第123話 ふと思い出す

 何かの弾みで、ぽん、と思い出すことってあるじゃないですか。


 自分の場合、恥ずかしい失敗エピソードなんかが多いわけですよ。あの時に戻ってやり直したい! みたいな。


 大学生の頃、憧れの先輩とデートすることになって、必死にお化粧の練習して、いざ! と臨んだは良いけど、緊張しすぎて曲がるストローを逆に差したりとかね、そういうやつ。飲めば飲むほどどんどん現れてくるんですよ、あのフレキシブルな部分が。


 気付いた瞬間に死にたくなりましたよね。そこから曲がってどうすんのよって。


 まぁ良い思い出ですよ。それから私はストローをよく確認するようになりましたから。人は失敗から学べるものなのです。


 え? その先輩とはどうだったかって? いやぁもう、さらーっと終わりました。さらーっと、彼女出来てましたから。


 あと、最近よく思い出すのはですね、暇(とお金)さえあればよく行くショップ(100均)があるんですけど、その道中にですね、まぁ、名前は伏せますけど、県内の大手企業の営業所があるんです。


 そこを通る度に思い出すんです。をね。

 うふふ、今回の宇部ッセイは珍しいですよ。なんと、旦那と息子とヒーロー以外の男の話だ!


 というわけで。


 まぁ、皆さんご存じの通り、私はもともと北海道民でして、異動で東北にやって来たわけですが、何せ知り合い0の状態ですからね、浮いた話なんてあるわけないんです。
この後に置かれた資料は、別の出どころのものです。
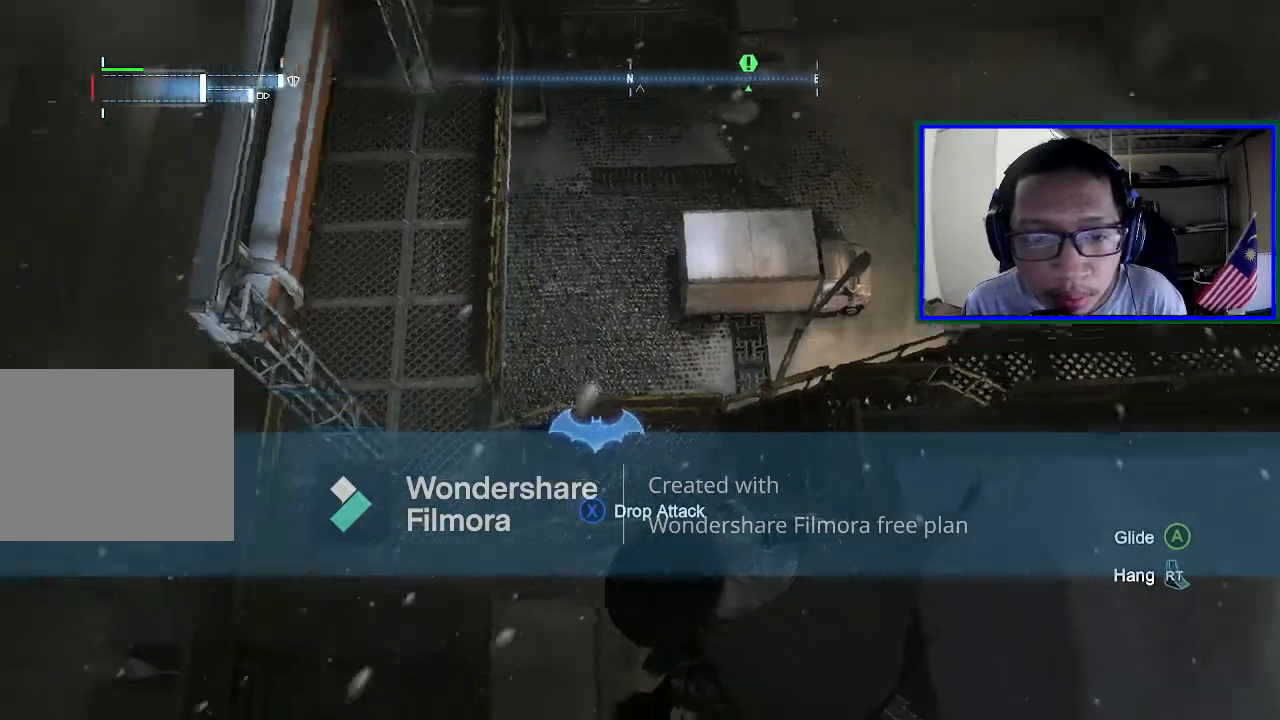
{"buttons": [], "left_stick": "center", "right_stick": "center", "events": [[200, "right_stick", "up-left"], [300, "right_stick", "center"]]}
開幕からオフィスラブしか残されてない状況。まぁ、最終的にはオフィスラブで結婚しましたけど、異動直後は「オフィスでラブぅ~? ナイナイ」みたいな感じだったわけです。


 とはいえ、スーパー人見知りっ子で特に男の人が苦手な私が、何をどうしたら男性と知り合えるのか。それを危惧した異動前の職場の同僚がですね、「友達がちょうどいまそっちにいるから、紹介するよ!」ってね。


 同僚は私と180度くらい系統の違うギャル系モテ女子なので、その子の紹介かぁ、とぶっちゃけ腰が引けましたが、まぁ、とにかく会ってみよう、となりましてね。
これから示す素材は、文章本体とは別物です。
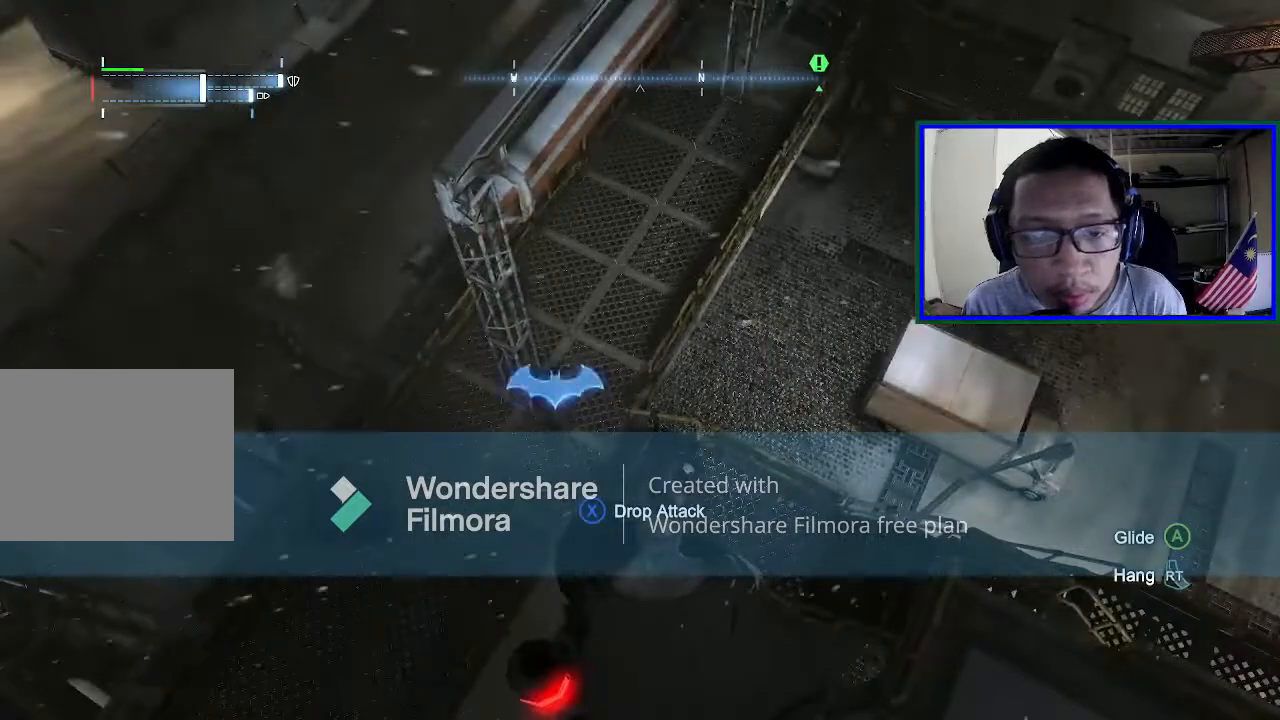
{"buttons": [], "left_stick": "center", "right_stick": "center", "events": []}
 で、意外にも(?)ギャルギャルしい人ではなく、安心したわけですが、何せ私は特撮とかアニメの話しか出来ないような人間なわけでして。そもそも同性でも初対面の人と何話して良いかもわかりませんし。


 そしたら彼はもう早々に察してくれたのか、色々自分からしゃべってくれましてね。


「仕事何してるの? ○○(同僚名)と同じ職場だったって聞いたけど」


 から始まって、あーでも私は異動したので、いまは部署が違ってー、とか、そんな感じで返して。そしたら向こうもね、言うわけです。


「俺ね、実は○○(県内大手企業)で働いてるんだ!」


 すっごいどや顔されました。漫画だったら『へへん』とか『ふふん』って顔の横に書いてたはずです。


 でもね、聞いたことないの、そこ。

 例えば○○出版とか○○建築とかならわかるじゃないですか。具体的な仕事内容まではわからなくても、だいたいイメージつくじゃないですか。

 でもね、全然わからないの。タカラレーベンくらいわからないの。結局タカラレーベンって何の会社なの? って思うじゃないですか、それくらいのレベルでわからないの。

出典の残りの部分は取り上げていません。